• Info DPR

DPR Soroti Anomali Harga Beras Tetap Tinggi, padahal Stok Melimpah

Agus Mughni Muttaqin | Kamis, 04/09/2025 18:41 WIB
DPR Soroti Anomali Harga Beras Tetap Tinggi, padahal Stok Melimpah Anggota Komisi IV DPR RI Sonny T. Danaparamita

JAKARTA - Anggota Komisi IV DPR RI Sonny T. Danaparamita menyoroti anomali harga beras nasional. Ia mempertanyakan mengapa harga beras di pasaran tetap tinggi, padahal stok cadangan beras pemerintah (CBP) tercatat melimpah.

“Mengapa harga beras di pasar tetap tinggi, padahal stok CBP mencapai ±3,9–4 juta ton?

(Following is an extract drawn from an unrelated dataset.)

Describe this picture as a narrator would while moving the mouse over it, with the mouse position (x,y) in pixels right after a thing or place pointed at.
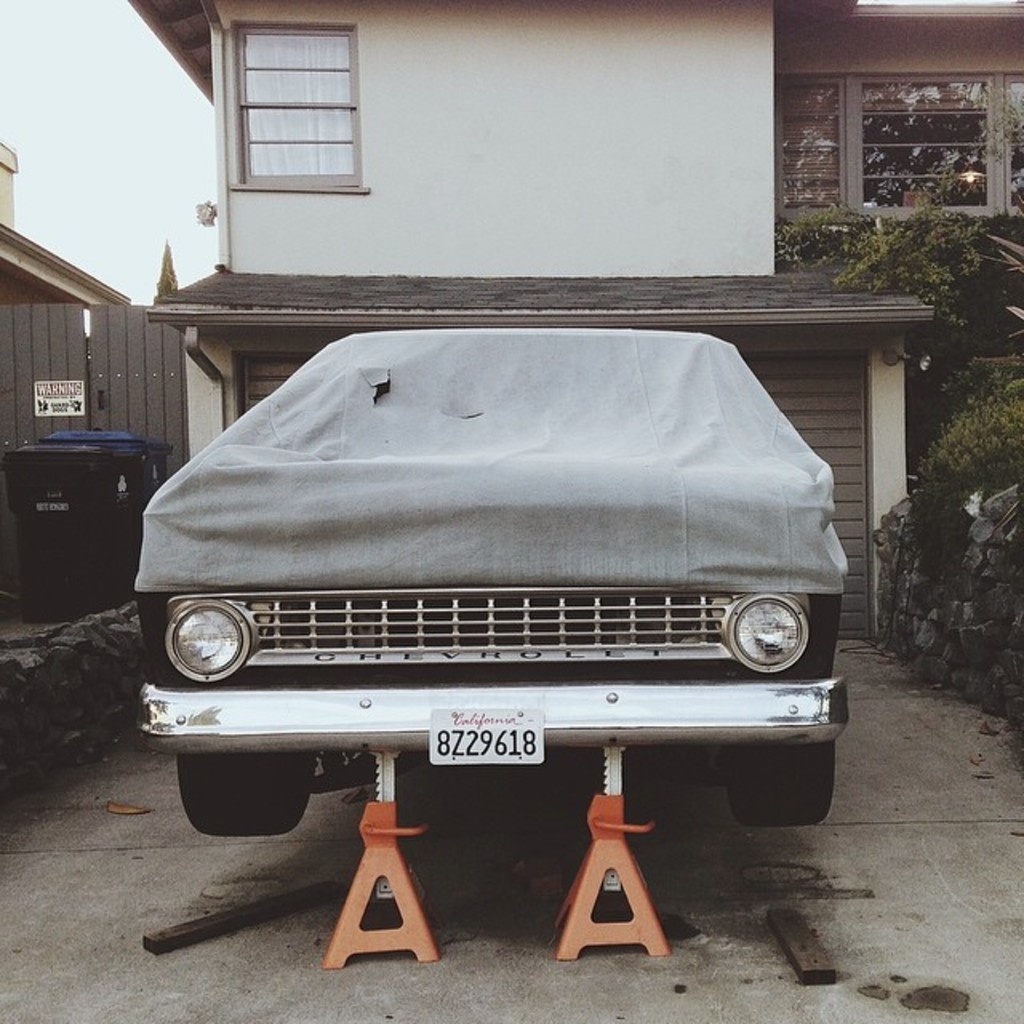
In this image we can see the house (394,309) and here we can see the glass windows (967,157). Here we can see the wheels (752,807) of a car (781,802) are lifted with the help of a screw jack lever (609,821). Here we can see the garbage boxes (118,530) on the left side (126,520). Here we can see the trees (966,245) on the right side (986,245).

Tentu bukan prestasi jika stok melimpah namun masyarakat kesulitan membeli beras dengan harga terjangkau,” ujar Sonny, di Jakarta, Kamis (4/9).

Berdasarkan data hingga 24 Agustus 2025, stok CBP yang dikelola Bulog tercatat 3,91 juta ton. Ditambah stok komersial 8.950 ton, total persediaan beras Bulog mencapai 3,92 juta ton. Sementara itu, Surat Keputusan Kepala Bapanas No. 299/2025 menetapkan kenaikan harga eceran tertinggi (HET) beras medium di seluruh zona Indonesia.

Sonny menilai pemerintah harus segera turun tangan mengendalikan harga beras demi menjaga daya beli masyarakat. “Meskipun HET sudah dinaikkan, harga di pasar tetap melambung. Ini menandakan ada masalah serius dalam distribusi dan pengelolaan stok,” kata legislator dari Daerah Pemilihan Jawa Timur III itu.

Ia menekankan pentingnya keseimbangan antara ketersediaan pasokan dan keterjangkauan harga. Menurut Sonny, pemerintah bersama Bulog perlu bertindak strategis dan agresif untuk menstabilkan harga. Ia mengidentifikasi beberapa penyebab kenaikan harga, antara lain distribusi yang tidak efisien, kendala pasokan lokal, perilaku pasar, serta desain pengelolaan stok yang belum optimal.

Karena itu, Sonny mendesak pemerintah dan Bulog segera menyalurkan beras dari gudang ke pasar-pasar daerah secara cepat dan tepat sasaran. “Lambatnya distribusi beras ke daerah-daerah adalah persoalan yang harus segera diselesaikan,” tegas Politisi Fraksi Fraksi PDI-Perjuangan ini.

Selain itu, ia meminta agar beras lama segera dikeluarkan dari gudang Bulog untuk mencegah penurunan mutu dan kerugian negara. Sonny menekankan perlunya penerapan prinsip *first in, first out* (FIFO) dalam distribusi.

“Beras impor yang masih layak konsumsi harus segera dikeluarkan agar negara tidak menanggung kerugian,” ujarnya.

Sonny juga menyoroti disparitas harga antardaerah, khususnya di wilayah timur Indonesia. Menurutnya, tingginya biaya transportasi tidak boleh dijadikan alasan perbedaan harga yang merugikan rakyat.

“Tidak adil jika masyarakat di Papua dan Maluku harus membeli beras dengan harga dua kali lipat dibandingkan di Pulau Jawa,” kata Sonny.

Ia mengingatkan pemerintah, Bulog, dan aparat penegak hukum agar mewaspadai praktik spekulasi, penimbunan, maupun kartel yang mempermainkan harga dan membuka peluang impor. “Perlu diantisipasi upaya mengail di air keruh yang merugikan rakyat kecil,” pungkasnya.